((

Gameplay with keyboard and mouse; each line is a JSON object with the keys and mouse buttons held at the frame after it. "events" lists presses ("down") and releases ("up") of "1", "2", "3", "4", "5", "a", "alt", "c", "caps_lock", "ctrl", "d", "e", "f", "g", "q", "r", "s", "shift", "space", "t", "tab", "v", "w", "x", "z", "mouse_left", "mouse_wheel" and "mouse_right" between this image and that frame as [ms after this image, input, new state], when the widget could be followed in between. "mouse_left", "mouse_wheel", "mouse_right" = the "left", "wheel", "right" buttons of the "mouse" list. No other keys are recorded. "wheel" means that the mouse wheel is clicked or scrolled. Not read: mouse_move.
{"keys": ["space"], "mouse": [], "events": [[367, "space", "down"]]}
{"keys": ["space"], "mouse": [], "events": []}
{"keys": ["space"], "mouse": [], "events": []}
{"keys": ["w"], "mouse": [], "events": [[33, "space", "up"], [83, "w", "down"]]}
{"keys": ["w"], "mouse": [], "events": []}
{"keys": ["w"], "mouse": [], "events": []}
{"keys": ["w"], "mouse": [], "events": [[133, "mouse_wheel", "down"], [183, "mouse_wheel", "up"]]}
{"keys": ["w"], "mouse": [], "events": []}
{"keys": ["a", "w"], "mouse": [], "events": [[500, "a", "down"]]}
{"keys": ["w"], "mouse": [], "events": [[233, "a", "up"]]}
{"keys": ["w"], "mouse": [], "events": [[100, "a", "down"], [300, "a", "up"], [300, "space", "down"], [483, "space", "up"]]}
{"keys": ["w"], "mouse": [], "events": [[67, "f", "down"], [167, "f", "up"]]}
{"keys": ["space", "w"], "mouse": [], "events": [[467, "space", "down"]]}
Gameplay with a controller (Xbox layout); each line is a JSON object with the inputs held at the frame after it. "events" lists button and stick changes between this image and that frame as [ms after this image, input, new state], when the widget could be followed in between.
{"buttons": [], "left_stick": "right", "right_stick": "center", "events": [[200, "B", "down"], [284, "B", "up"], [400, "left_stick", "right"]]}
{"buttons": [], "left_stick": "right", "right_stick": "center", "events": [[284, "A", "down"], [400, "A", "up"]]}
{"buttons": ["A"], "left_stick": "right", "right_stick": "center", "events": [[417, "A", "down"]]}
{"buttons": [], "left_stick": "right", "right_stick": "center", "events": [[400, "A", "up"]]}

))

EXERCISE PROMPT – Quote each line above in full, word for word.

OUTPUT OF THE EXERCISE –
Gameplay with keyboard and mouse; each line is a JSON object with the keys and mouse buttons held at the frame after it. "events" lists presses ("down") and releases ("up") of "1", "2", "3", "4", "5", "a", "alt", "c", "caps_lock", "ctrl", "d", "e", "f", "g", "q", "r", "s", "shift", "space", "t", "tab", "v", "w", "x", "z", "mouse_left", "mouse_wheel" and "mouse_right" between this image and that frame as [ms after this image, input, new state], when the widget could be followed in between. "mouse_left", "mouse_wheel", "mouse_right" = the "left", "wheel", "right" buttons of the "mouse" list. No other keys are recorded. "wheel" means that the mouse wheel is clicked or scrolled. Not read: mouse_move.
{"keys": ["space"], "mouse": [], "events": [[367, "space", "down"]]}
{"keys": ["space"], "mouse": [], "events": []}
{"keys": ["space"], "mouse": [], "events": []}
{"keys": ["w"], "mouse": [], "events": [[33, "space", "up"], [83, "w", "down"]]}
{"keys": ["w"], "mouse": [], "events": []}
{"keys": ["w"], "mouse": [], "events": []}
{"keys": ["w"], "mouse": [], "events": [[133, "mouse_wheel", "down"], [183, "mouse_wheel", "up"]]}
{"keys": ["w"], "mouse": [], "events": []}
{"keys": ["a", "w"], "mouse": [], "events": [[500, "a", "down"]]}
{"keys": ["w"], "mouse": [], "events": [[233, "a", "up"]]}
{"keys": ["w"], "mouse": [], "events": [[100, "a", "down"], [300, "a", "up"], [300, "space", "down"], [483, "space", "up"]]}
{"keys": ["w"], "mouse": [], "events": [[67, "f", "down"], [167, "f", "up"]]}
{"keys": ["space", "w"], "mouse": [], "events": [[467, "space", "down"]]}
Gameplay with a controller (Xbox layout); each line is a JSON object with the inputs held at the frame after it. "events" lists button and stick changes between this image and that frame as [ms after this image, input, new state], when the widget could be followed in between.
{"buttons": [], "left_stick": "right", "right_stick": "center", "events": [[200, "B", "down"], [284, "B", "up"], [400, "left_stick", "right"]]}
{"buttons": [], "left_stick": "right", "right_stick": "center", "events": [[284, "A", "down"], [400, "A", "up"]]}
{"buttons": ["A"], "left_stick": "right", "right_stick": "center", "events": [[417, "A", "down"]]}
{"buttons": [], "left_stick": "right", "right_stick": "center", "events": [[400, "A", "up"]]}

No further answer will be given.